Some campaigns hire UGC talent — independent video and photo creators who deliver content on a fixed-rate gig basis, with no audience required — instead of influencers. On a UGC-only campaign, the Talent tab replaces the standard creator roster with an applicant review view.

Each applicant card shows the talent's sample, their proposed rate and turnaround, and a short pitch. For each one you can Accept, Decline, or Counter with a different rate. A counter is sent to the talent's Jobs feed, where they can accept it or counter back.

UGC applicants tab with sample, proposed rate, turnaround and accept/counter/decline actions

Counter-offer dialog proposing a new rate to a UGC applicant

To add more talent, use Invite more UGC talent to browse the UGC directory. Filter by language, skill, or turnaround, and open any talent's profile to review their portfolio samples and rate card before inviting them to the campaign.

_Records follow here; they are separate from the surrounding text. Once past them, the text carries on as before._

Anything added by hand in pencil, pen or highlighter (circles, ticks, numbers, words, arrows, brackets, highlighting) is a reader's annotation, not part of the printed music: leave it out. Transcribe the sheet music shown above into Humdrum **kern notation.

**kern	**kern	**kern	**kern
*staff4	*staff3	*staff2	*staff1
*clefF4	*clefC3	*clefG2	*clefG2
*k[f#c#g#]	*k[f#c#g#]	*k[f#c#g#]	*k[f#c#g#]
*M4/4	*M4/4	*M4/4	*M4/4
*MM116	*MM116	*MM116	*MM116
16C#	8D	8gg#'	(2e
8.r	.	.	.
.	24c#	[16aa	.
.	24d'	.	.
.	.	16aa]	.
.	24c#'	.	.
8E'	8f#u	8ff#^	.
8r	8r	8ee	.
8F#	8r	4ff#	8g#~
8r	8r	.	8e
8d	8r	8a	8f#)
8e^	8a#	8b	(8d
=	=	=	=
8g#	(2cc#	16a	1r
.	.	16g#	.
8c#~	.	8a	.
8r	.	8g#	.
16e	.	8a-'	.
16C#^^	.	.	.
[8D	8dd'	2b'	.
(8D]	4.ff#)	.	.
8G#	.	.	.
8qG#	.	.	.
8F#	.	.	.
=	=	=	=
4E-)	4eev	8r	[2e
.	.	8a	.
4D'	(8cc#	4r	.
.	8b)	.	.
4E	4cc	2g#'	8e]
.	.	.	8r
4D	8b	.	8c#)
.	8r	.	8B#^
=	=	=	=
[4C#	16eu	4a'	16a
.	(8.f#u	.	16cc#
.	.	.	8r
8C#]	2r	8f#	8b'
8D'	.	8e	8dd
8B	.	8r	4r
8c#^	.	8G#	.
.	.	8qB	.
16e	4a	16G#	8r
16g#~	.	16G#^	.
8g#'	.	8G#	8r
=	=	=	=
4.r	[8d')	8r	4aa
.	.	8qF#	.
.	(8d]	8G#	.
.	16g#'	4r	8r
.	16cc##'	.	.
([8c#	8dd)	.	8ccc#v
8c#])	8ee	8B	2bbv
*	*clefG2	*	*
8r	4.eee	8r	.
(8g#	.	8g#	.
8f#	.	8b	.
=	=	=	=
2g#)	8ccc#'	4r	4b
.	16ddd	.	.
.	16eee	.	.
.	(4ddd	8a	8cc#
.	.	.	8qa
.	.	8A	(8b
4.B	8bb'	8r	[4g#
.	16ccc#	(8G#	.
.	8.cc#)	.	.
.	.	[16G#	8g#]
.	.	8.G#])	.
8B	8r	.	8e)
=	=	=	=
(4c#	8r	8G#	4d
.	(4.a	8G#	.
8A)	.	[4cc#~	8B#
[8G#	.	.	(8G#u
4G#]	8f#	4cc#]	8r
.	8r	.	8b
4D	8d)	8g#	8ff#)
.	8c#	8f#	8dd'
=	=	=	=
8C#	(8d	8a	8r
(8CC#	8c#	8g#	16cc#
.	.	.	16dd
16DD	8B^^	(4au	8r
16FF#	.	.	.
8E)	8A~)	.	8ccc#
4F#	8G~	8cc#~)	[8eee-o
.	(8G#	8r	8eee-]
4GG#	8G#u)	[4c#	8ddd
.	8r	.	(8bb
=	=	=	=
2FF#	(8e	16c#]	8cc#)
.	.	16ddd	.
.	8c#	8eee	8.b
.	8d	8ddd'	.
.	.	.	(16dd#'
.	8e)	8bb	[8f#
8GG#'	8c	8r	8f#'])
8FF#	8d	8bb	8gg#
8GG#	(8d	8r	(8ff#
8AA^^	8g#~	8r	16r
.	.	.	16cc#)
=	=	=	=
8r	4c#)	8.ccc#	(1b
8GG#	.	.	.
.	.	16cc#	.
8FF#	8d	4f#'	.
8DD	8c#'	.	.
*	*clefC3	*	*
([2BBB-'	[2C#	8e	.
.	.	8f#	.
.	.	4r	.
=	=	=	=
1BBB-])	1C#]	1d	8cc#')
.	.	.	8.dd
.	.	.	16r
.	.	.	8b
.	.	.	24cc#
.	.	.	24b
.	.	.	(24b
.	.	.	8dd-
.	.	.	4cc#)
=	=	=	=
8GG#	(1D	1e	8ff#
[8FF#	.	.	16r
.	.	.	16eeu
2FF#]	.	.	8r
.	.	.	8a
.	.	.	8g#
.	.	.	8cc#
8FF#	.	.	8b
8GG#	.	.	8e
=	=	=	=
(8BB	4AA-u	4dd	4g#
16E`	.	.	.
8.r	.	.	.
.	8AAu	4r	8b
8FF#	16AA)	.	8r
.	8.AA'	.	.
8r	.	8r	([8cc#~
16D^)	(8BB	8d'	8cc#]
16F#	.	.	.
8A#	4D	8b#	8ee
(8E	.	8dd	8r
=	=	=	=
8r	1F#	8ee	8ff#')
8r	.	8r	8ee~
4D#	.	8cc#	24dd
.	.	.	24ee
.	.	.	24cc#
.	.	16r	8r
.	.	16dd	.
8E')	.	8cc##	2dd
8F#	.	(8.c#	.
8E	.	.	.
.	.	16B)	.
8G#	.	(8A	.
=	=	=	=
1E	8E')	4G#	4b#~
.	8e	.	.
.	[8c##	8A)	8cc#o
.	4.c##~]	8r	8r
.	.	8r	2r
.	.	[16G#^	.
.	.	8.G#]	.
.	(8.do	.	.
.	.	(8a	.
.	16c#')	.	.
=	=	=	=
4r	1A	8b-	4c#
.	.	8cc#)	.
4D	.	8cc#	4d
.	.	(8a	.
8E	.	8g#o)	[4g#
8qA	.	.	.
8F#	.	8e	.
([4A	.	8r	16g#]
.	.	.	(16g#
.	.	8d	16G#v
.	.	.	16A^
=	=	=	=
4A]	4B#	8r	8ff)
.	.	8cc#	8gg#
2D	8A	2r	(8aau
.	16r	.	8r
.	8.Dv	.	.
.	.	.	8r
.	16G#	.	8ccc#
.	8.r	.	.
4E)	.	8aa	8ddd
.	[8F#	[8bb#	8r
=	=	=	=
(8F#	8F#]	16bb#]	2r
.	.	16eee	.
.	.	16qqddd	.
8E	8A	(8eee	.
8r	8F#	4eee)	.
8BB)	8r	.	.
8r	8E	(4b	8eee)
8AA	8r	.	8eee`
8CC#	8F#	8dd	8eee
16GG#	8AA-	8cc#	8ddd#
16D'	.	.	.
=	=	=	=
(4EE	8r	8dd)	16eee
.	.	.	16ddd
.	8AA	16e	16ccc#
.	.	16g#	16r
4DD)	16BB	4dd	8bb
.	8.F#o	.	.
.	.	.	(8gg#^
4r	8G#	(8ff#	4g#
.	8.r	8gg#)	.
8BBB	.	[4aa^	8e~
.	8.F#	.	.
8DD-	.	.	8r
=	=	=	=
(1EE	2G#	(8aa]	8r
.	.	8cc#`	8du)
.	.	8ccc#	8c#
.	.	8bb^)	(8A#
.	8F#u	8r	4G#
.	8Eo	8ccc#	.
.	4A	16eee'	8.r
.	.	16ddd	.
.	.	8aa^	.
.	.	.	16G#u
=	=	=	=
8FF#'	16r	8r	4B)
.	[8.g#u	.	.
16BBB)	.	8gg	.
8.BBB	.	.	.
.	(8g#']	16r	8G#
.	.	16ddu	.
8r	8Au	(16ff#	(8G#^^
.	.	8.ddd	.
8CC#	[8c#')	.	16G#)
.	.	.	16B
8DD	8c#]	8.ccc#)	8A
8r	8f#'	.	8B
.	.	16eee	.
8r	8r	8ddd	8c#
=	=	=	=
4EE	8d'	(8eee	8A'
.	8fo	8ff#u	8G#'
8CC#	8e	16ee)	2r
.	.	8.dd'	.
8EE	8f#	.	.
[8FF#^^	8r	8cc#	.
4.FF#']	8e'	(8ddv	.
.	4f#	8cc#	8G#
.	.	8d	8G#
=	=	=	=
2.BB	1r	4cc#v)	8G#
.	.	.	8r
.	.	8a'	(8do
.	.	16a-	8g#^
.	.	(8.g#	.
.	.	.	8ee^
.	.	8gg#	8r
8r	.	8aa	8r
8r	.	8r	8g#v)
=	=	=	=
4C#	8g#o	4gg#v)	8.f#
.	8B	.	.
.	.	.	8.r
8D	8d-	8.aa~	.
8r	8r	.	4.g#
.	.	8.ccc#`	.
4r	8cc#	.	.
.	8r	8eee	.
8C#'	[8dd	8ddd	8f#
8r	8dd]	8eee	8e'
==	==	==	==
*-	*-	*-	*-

UGC talent directory with talent cards

UGC talent profile with portfolio samples and rate card

Track attribution and pay out

The Attribution tab shows campaign performance: a ROAS headline, a scorecard, confidence-tier breakdowns, and charts. You can enter manual sales, and for offline (Phygital) campaigns you can mint and view QR/promo codes. When the work is done, move the campaign to payouts in flight and settle creators. The mechanics of how creators actually receive money are covered in the payouts guide.

Attribution tab with ROAS headline and scorecard

Tips

  • You don't need to complete the brief before adding creators — the workspace saves every field as you edit, so you can move between tabs freely.
  • Seed the Inspiration & competitors card well: good positive/negative seeds and competitor brands sharpen the cluster Cyrqle returns in Discover.
  • Use the Reserved (backup) state for creators you want to keep warm without committing, so you can swap them in if someone drops out.
  • Fund the campaign wallet before you reach the payout stage to avoid blocking releases.
  • Watch the attention bar — it's the fastest way to see applicants, drafts, and payouts that need action.
  • To run a similar campaign again, use a Quick start repeat card on the Campaigns list instead of starting from scratch.